| TASK REQUIREMENTS |
How many lines in the material below include the string "CROSS"? Only the number should be given.

| DATASET ENTRIES |

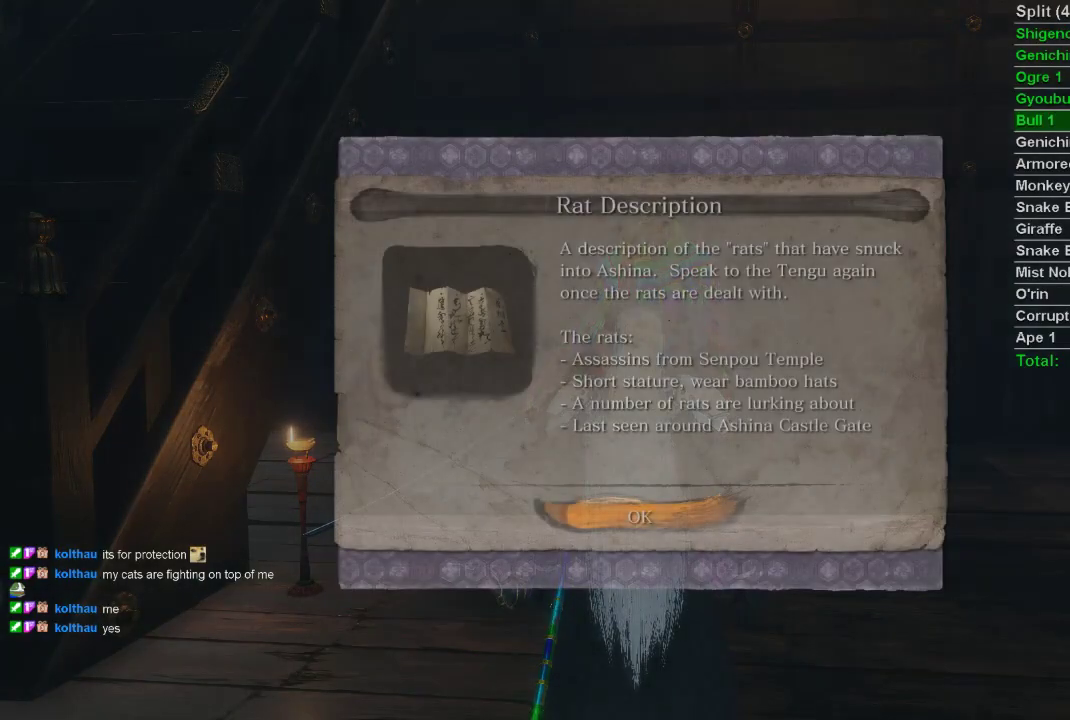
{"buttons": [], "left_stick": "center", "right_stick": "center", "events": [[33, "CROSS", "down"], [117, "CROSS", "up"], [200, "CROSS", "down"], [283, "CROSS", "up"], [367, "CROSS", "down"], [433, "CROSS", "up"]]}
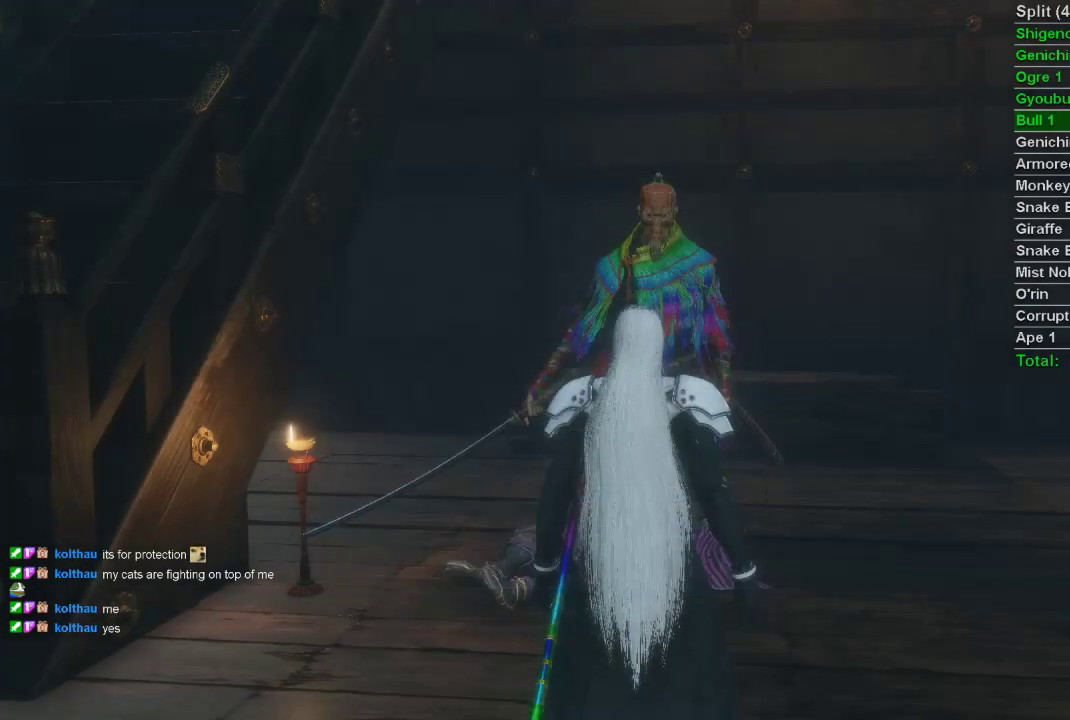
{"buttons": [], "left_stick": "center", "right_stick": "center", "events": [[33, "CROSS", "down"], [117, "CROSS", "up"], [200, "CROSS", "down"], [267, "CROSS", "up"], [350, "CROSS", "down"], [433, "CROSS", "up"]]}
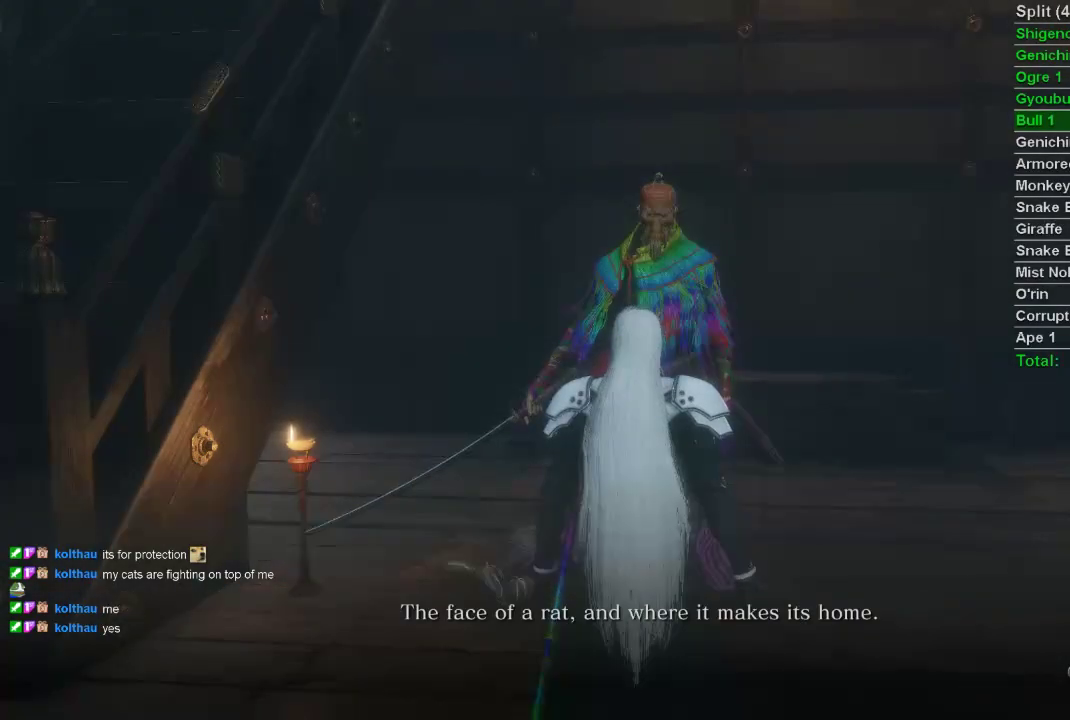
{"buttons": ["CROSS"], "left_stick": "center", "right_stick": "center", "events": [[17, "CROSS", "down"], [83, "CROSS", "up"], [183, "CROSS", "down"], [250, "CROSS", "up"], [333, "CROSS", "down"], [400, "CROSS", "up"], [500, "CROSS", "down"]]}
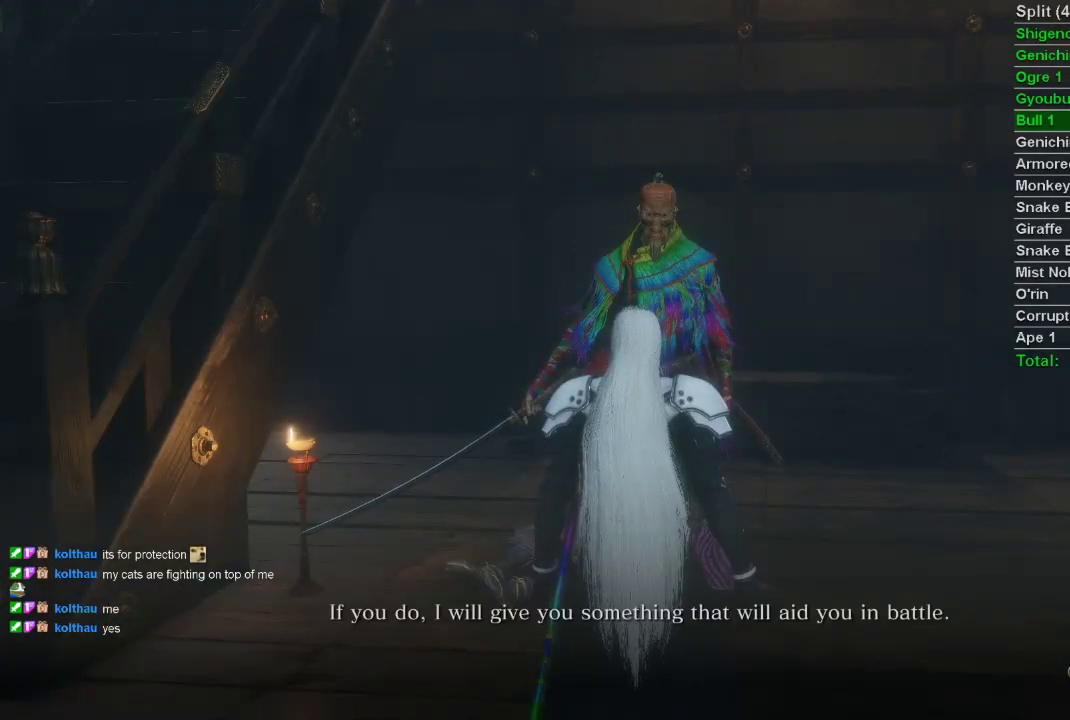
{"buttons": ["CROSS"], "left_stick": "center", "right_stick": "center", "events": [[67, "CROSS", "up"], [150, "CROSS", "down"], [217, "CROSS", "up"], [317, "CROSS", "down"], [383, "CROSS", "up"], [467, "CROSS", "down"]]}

==

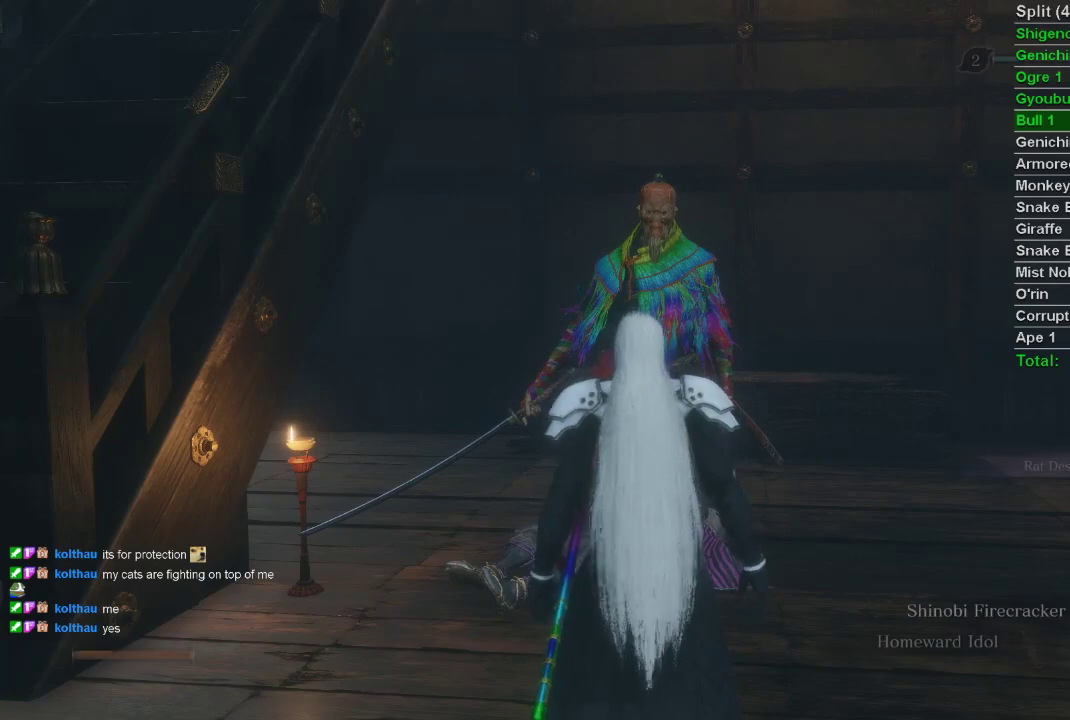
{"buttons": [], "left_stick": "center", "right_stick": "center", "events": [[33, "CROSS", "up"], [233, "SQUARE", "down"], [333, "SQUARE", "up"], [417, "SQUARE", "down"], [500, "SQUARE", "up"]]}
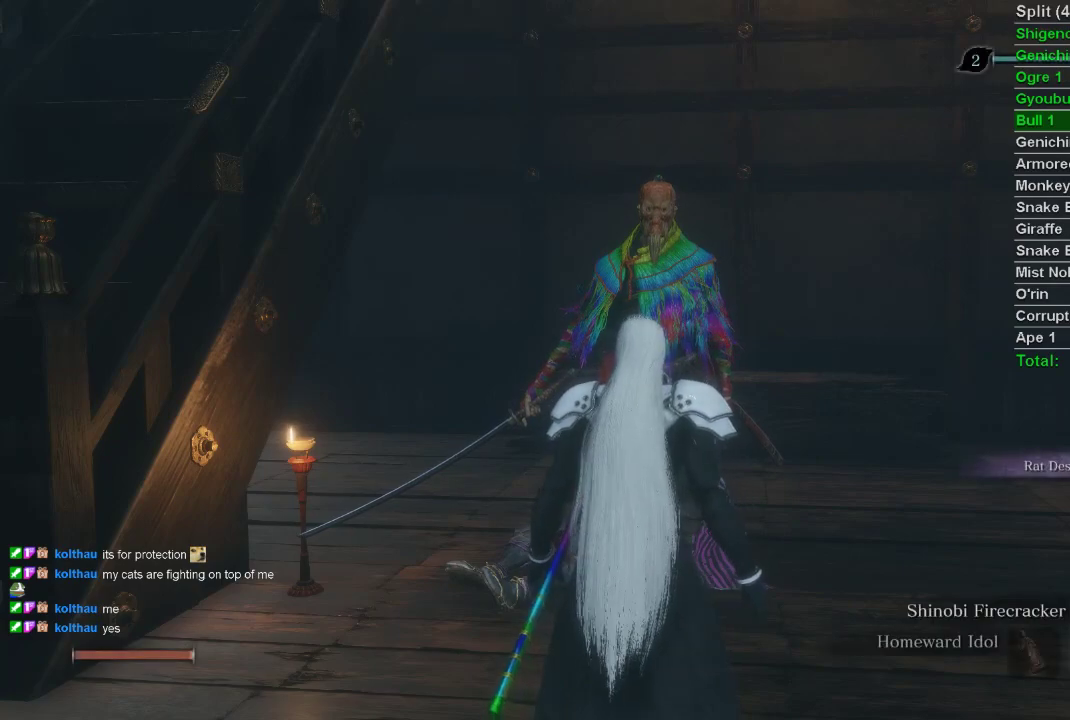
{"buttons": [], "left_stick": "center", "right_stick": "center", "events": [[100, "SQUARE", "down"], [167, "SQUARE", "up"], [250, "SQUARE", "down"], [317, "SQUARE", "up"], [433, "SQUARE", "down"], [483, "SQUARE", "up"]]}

| RESPONSE BOX |
5